Here is the task for the records below: repeat exactly the lines from the one with "middle mcp: (171, 167)" to the one with "pinky tip: (126, 145)", both included, and nothing else.

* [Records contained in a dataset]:
——
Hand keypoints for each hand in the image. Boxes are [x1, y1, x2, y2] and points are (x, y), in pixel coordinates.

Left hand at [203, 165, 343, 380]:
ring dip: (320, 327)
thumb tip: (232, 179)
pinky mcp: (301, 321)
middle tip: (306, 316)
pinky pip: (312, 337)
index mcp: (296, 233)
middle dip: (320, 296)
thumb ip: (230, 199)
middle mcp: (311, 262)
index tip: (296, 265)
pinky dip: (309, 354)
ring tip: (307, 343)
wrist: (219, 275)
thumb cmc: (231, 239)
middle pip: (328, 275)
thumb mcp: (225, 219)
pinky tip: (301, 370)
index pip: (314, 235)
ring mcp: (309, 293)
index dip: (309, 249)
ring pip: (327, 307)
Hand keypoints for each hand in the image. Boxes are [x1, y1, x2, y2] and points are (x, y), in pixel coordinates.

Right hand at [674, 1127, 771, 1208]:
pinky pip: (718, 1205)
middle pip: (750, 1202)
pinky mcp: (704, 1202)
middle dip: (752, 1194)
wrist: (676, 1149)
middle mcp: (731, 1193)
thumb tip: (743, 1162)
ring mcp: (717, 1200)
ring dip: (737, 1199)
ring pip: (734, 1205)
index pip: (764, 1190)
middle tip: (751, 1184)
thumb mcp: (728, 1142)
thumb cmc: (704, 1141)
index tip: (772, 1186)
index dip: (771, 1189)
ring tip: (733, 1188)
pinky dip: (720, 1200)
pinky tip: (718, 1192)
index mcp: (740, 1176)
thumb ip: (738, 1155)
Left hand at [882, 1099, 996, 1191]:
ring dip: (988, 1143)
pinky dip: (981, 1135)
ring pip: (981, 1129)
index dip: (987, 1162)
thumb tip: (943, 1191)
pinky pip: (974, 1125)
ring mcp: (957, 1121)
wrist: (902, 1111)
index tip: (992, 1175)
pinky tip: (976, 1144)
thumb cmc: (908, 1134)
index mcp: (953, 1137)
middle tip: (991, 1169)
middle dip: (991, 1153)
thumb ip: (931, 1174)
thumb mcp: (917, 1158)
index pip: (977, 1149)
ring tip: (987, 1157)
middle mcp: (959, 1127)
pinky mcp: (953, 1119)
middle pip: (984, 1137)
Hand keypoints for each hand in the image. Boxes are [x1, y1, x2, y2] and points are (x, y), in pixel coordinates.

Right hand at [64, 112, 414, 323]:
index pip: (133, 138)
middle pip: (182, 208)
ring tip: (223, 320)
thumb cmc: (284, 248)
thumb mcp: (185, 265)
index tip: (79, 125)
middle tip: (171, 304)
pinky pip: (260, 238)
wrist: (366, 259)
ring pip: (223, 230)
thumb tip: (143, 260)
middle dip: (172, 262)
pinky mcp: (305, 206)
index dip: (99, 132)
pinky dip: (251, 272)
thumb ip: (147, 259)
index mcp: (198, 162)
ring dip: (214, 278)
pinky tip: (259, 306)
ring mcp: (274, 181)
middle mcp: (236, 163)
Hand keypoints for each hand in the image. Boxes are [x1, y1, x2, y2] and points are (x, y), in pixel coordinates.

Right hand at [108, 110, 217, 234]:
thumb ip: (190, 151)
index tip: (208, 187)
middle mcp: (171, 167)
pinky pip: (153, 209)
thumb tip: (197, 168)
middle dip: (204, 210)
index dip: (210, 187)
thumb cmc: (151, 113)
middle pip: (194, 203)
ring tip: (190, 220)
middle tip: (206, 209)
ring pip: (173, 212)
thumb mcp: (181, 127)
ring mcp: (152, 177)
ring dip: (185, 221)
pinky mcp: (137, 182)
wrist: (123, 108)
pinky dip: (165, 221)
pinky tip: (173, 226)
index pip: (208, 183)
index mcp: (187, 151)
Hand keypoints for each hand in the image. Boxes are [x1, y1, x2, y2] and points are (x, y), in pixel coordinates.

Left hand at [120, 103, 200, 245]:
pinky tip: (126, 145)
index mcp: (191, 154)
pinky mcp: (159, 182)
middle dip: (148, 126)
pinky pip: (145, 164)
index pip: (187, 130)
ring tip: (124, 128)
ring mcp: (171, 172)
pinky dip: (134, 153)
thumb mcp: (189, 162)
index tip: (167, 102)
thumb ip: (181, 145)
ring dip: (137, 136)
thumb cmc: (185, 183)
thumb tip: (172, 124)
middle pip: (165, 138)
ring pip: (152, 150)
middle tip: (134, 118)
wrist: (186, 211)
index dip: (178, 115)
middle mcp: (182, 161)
——
* [Solution for this exercise]:
middle mcp: (171, 167)
pinky pip: (153, 209)
thumb tip: (197, 168)
middle dip: (204, 210)
index dip: (210, 187)
thumb cmc: (151, 113)
middle pip: (194, 203)
ring tip: (190, 220)
middle tip: (206, 209)
ring pip: (173, 212)
thumb mcp: (181, 127)
ring mcp: (152, 177)
ring dip: (185, 221)
pinky mcp: (137, 182)
wrist: (123, 108)
pinky dip: (165, 221)
pinky tip: (173, 226)
index pip: (208, 183)
index mcp: (187, 151)
Hand keypoints for each hand in the image. Boxes are [x1, y1, x2, y2] and points are (x, y), in pixel coordinates.

Left hand at [120, 103, 200, 245]:
pinky tip: (126, 145)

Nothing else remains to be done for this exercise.